* **Try it**: List, from the lines below, each one with "http" in it.

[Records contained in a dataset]
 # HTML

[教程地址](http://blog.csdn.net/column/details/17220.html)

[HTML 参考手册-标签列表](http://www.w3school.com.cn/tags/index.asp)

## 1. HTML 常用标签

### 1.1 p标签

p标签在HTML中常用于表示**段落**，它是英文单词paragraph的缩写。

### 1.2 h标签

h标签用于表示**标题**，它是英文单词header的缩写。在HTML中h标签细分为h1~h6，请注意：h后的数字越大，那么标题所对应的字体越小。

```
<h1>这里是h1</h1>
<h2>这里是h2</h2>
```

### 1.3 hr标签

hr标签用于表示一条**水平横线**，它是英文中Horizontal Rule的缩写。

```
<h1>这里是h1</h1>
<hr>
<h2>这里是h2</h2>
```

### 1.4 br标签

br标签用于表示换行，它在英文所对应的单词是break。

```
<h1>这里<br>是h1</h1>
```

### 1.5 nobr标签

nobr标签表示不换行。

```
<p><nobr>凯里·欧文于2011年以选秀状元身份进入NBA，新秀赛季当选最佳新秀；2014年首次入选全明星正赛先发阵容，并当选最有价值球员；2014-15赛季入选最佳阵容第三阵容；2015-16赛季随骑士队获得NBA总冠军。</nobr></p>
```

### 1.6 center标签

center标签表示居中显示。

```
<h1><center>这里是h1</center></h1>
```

* **Reply to the exercise**:
[教程地址](http://blog.csdn.net/column/details/17220.html)
[HTML 参考手册-标签列表](http://www.w3school.com.cn/tags/index.asp)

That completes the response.